April 14th, 2010
Ericsson CEO Hans Vestberg yesterday predicted that by 2020 the internet will count 50 billion connected devices. And earlier this week, Morgan Stanley research head Mary Meeker released an authoritative compendium predicting that mobile internet usage will surpass the tethered variety in only five years (the growth stats on iPhone and iTouch growth are truly mind-boggling; iPad will only add fuel to the inferno, and Apple announced today that international marketing will be postponed while the company catches up with overwhelming US demand).
I buy the notion that the mobile internet is the fulcrum of innovation, and that service providers are on the verge of massive transformation. It’s not just LTE and 4G, there are new approaches to fixed wireless access needed to accommodate smart grid, healthcare, consumer electronics, and as yet un-invented applications. The pace of capacity addition to backhaul networks will have to accelerate yet further, and the potential for disruptive innovation among content, device, and network providers is high.

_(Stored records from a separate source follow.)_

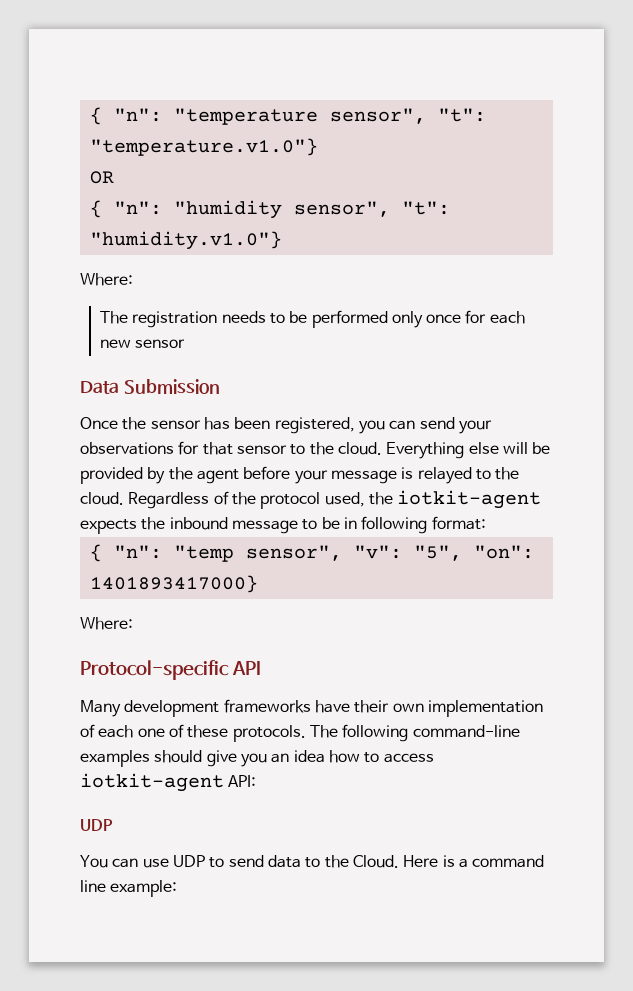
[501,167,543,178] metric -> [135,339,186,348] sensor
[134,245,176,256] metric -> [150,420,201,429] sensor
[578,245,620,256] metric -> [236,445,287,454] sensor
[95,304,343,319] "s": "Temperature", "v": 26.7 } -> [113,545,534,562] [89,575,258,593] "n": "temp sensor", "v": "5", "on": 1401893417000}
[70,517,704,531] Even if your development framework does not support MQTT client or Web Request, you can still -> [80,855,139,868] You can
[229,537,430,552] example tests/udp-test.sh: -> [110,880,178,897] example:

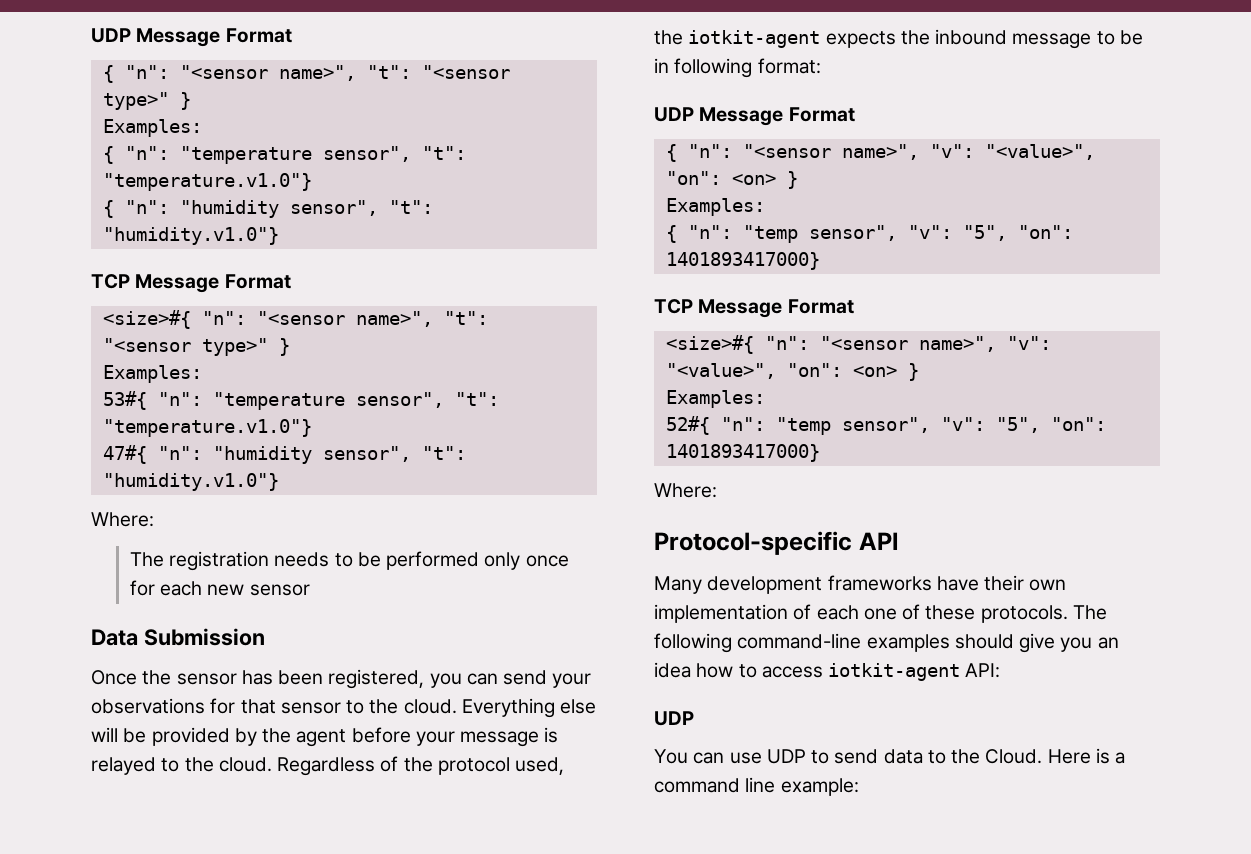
(89, 116) none -> [91,28,292,47] [102,65,510,83] [102,92,191,110] [102,119,202,137] UDP Message Format // { "n": "<sensor name>", "t": "<sensor type>" } // Examples: //
[89,171,114,184] [89,200,102,218] OR // { -> [102,200,433,218] [102,227,279,245] [91,274,291,293] [102,310,488,329] [102,338,290,356] [102,365,202,383] [102,391,499,410] [102,419,312,437] [102,445,147,464] { "n": "humidity sensor", "t": "humidity.v1.0"} // TCP Message Format // <size>#{ "n": "<sensor name>", "t": "<sensor type>" } // Examples: // 53#{ "n": "temperature sensor", "t": "temperature.v1.0"} // 47#{
[89,544,162,562] // { "n": -> [654,107,855,126] [665,144,1095,162] [665,171,798,189] [665,198,765,216] [665,225,1073,243] [665,252,820,270] [654,299,854,318] [665,335,1051,354] [665,363,919,381] [665,390,765,408] [665,416,765,435] // UDP Message Format // { "n": "<sensor name>", "v": "<value>", "on": <on> } // Examples: // { "n": "temp sensor", "v": "5", "on": 1401893417000} // TCP Message Format // <size>#{ "n": "<sensor name>", "v": "<value>", "on": <on> } // Examples: // 52#{ "n":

What baffles me, however, is the continuing primitive state of the operations technology that is supposed to sit behind all of this and make it work: to ensure that the connectivity stays up, that new networks roll out as quickly as the content and devices are demanded, and that the whole intricate mesh remains reasonably secure from intentional or inadvertent harm. The pace of innovation in operations technology has been glacial, and this is not a sustainable practice. For every cool new location-based advertising service or must-have device, there is a consequence in the complexity, scale, and criticality of operations support.